İş Kanunu md.17/f.6’da düzenlenen hükme göre, iş sözleşmesinin işveren tarafından fesih hakkı kötüye kullanılmak suretiyle sona erdirilmesi halinde kötüniyetli feshin yaptırımı feshin geçersizliği değil, kötüniyet tazminatıdır . Kötüniyet tazminatı zarar kavramından bağımsız, maktu, götürü nitelikte bir tazminattır . Dolayısıyla işveren tarafından süreli fesih hakkının kötüye kullanıldığının sabit olduğu hallerde işçi zarardan bağımsız olarak kötüniyet tazminatına hak kazanmaktadır. Öğretide kötüniyet tazminatının bu niteliği gereği hukuken “medeni ceza” şeklinde nitelendirilmektedir.

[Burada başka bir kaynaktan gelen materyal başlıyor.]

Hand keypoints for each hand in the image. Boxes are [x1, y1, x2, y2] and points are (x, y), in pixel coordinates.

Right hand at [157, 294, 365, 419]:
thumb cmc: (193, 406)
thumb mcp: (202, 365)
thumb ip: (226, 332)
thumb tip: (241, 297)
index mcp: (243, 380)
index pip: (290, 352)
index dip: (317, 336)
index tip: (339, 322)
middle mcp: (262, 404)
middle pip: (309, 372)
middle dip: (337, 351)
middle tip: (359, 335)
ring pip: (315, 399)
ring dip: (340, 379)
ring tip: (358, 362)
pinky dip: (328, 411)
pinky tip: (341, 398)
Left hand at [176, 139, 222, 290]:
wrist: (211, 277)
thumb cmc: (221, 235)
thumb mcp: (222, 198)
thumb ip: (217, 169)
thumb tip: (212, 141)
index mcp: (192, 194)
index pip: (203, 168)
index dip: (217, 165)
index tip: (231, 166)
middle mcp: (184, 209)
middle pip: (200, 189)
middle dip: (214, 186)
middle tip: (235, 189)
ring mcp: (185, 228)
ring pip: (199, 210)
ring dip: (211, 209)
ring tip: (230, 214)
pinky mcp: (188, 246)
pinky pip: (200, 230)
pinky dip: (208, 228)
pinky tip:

İşçinin kötüniyet tazminatından yararlanabilmesi için işverenin fesih hakkını kötüniyetle kullanmış olduğunu ispat etmesi gerekir . Bunun için işçi, işverenin kötüniyetini ortaya gösteren somut bir olayı ortaya koymak ve onu ispat etmek zorundadır.İşçi feshin kötüniyetle yapıldığını ispat edemezse kötüniyet tazminatına hükmedilemeyecektir. Belirtmek gerekir ki, iş güvencesi kapsamındaki işçiler bakımından feshin geçerli nedene dayandığını ispat yükü işverene bırakılmış iken kötüniyetli fesihte ispat yükünün işçi üzerinde bırakılması işçi lehine yorum ilkesine aykırılık oluşturmaktadır .

Kötüniyet tazminatının hesabında göz önünde bulundurulacak ücret İş Kanunu f.17/son’da belirtilmiştir. Buna göre, tazminatın hesabında İş Kanunu’nun md.32/f.1’de yazılan ücrete ek olarak işçiye sağlanmış para veya para ile ölçülmesi mümkün sözleşme ve kanundan doğan menfaatler göz önünde bulundurulacaktır.